Cómo quitar el polvo del aire acondicionado sin meterlo entre las rejillas

El aire acondicionado se ha vuelto uno de nuestros más grandes aliados a la hora de enfrentarnos al calor y las altas temperaturas. Pero, con el paso del tiempo y los usos, el polvo comienza a depositarse sobre la carcasa, así como en sus entradas y salidas de aire. Lo cual puede llegar a afectar su rendimiento y la calidad del aire en casa.
Para evitar que esto ocurra, es necesario que le des un mantenimiento sencillo, desempolvando la suciedad visible. Evita soplar el polvo con secadores o aire comprimido, ya que solo lo empujan hacia el interior del aparato o lo redistribuyen por la estancia. En su lugar, te proponemos un método sencillo, enfocado en capturar el polvo antes de moverlo.
Desconecta el aire acondicionado
Antes de ponerte manos a la obra con la limpieza del aire acondicionado, debes apagar el equipo y desconectarlo de la corriente. De esta forma garantizas que no exista ningún tipo de riesgo eléctrico mientras trabajas en el equipo. Recuerda que la seguridad es lo más importante.
Aspira la carcasa
Muchos utilizan una bayeta húmeda para limpiar el exterior del aire acondicionado. Pero esto solo hace que el polvo se convierta en una pasta que se pega a las ranuras de entrada de aire.
Una mejor estrategia es pasar la aspiradora por todo el exterior, utilizando el accesorio del cepillo suave. De esta forma retirarás el grueso de la suciedad, sin que caiga dentro del aire acondicionado.
Higieniza el filtro
Una vez limpio el exterior, vas a pasar a limpiar los filtros. Para ello, abre la tapa frontal, oprimiendo las muescas en los laterales del split; lo primero que notarás son los filtros. Retíralos con suavidad, para evitar dispersar el polvo en ellos por el ambiente.
Para limpiarlos debes seguir las instrucciones dadas por el fabricante. Si indica que los filtros son lavables, entonces utiliza agua templada y un detergente muy suave para ello. Luego, déjalos secar muy bien —pero sin exponerlos al sol—. Evita montar el filtro húmedo, ya que esto favorece la proliferación de moho.
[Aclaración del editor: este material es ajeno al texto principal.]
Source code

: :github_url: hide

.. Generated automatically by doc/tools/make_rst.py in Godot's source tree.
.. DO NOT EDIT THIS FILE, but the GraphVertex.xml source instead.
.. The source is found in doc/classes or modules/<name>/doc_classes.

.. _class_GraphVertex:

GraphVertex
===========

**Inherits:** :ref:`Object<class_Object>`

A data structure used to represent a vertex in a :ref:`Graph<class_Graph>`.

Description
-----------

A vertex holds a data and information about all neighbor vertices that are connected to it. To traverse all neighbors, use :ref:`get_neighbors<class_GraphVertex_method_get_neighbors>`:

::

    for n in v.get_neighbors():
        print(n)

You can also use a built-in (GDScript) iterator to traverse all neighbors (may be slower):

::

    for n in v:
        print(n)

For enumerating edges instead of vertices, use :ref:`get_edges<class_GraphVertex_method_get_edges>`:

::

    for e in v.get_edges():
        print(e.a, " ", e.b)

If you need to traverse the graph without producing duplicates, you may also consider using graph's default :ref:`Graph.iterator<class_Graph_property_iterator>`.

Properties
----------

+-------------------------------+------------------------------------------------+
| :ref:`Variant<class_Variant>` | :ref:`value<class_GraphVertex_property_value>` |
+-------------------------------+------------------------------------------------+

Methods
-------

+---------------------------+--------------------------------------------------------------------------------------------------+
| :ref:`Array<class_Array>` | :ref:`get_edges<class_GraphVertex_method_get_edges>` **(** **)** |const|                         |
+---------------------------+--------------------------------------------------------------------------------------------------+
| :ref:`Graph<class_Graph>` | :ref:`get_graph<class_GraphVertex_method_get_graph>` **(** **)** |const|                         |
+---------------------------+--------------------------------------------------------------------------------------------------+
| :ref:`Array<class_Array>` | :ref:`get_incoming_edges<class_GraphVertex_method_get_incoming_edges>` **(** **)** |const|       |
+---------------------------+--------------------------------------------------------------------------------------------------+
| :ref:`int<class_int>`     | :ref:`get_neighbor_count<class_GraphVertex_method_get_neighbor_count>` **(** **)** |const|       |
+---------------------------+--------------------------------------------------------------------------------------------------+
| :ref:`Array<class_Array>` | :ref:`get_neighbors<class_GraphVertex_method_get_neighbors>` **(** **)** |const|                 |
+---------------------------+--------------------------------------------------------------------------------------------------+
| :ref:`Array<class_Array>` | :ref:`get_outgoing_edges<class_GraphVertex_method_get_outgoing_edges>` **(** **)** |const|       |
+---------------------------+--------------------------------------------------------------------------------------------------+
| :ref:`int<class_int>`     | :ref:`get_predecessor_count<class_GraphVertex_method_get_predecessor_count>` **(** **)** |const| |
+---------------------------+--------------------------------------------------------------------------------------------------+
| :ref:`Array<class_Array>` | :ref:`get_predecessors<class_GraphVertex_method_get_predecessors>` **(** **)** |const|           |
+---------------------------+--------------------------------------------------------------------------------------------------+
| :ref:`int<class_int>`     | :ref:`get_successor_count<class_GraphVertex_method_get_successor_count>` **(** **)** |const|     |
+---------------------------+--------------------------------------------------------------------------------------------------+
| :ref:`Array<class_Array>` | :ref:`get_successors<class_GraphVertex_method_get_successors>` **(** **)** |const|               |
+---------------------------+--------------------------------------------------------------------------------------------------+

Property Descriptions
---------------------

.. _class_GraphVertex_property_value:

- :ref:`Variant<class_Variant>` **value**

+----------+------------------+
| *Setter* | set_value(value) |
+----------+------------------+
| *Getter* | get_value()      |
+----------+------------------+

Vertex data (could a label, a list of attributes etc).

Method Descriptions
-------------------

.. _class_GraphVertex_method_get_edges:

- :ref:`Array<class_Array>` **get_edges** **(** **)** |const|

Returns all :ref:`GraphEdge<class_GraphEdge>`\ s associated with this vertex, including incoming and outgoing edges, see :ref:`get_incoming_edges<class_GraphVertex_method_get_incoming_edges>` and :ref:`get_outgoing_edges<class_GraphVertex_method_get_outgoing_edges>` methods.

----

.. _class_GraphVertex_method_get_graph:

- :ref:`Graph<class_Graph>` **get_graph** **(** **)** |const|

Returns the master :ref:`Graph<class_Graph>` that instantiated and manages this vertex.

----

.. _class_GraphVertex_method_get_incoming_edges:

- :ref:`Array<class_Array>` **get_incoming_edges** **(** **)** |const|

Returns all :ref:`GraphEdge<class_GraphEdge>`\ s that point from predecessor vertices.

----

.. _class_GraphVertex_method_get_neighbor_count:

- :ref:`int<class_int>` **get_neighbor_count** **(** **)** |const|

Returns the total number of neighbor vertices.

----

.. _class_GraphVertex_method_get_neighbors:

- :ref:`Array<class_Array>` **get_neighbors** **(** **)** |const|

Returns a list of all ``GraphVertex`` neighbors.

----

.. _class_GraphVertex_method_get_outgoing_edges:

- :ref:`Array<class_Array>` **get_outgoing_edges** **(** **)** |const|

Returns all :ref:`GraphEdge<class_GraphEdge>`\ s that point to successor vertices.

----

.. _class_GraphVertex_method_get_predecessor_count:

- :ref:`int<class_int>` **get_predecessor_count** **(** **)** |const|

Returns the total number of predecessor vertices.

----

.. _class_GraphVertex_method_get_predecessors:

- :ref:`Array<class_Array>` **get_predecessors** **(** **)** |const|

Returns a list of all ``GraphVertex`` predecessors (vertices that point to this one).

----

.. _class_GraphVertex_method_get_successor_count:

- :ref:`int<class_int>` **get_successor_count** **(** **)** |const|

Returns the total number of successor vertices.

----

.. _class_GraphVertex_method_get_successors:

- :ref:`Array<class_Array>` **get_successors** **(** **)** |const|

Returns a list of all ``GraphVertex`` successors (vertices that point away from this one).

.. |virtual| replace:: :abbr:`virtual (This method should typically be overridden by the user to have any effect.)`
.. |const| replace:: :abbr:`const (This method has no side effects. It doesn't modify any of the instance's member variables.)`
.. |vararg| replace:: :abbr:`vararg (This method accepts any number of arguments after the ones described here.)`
Por otro lado, hay aires acondicionados que cuentan con filtros especiales de carbón activo o HEPA que no admiten agua. En estos casos, es probable que debas sustituirlos o solo aspirarlos. En el manual de instrucciones, el fabricante te indicará qué medida tomar.
Limpia las lamas
El mantenimiento anti polvo del aire acondicionado termina con la limpieza de las lamas y rejillas de salida del aire. Para ello utiliza un paño de microfibras seco o un pincel de cerdas naturales muy suave. Limpia con movimientos gentiles y sin empujar hacia el interior; esta es una zona delicada y si le imprimes mucha fuerza podrías dañarla.
De igual manera, evita introducir el pincel o cepillo a profundidad en las ranuras de salida o pasarlo en el interior del aire acondicionado. Tampoco es conveniente que utilices sprays o limpiadores en su interior. Esto puede dañar los sensores de tu aparato.
Por último, si notas que el polvo y la suciedad se encuentran muy incrustados detrás del filtro, sobre el serpentín o el ventilador del aire acondicionado, es conveniente que llames a un profesional. Lo más probable que necesites desmontar alguna pieza y ellos pueden hacerlo de forma segura, sin comprometer el funcionamiento de tu equipo.
Este texto se ofrece únicamente con propósitos informativos y no reemplaza la consulta con un profesional. Ante dudas, consulta a tu especialista.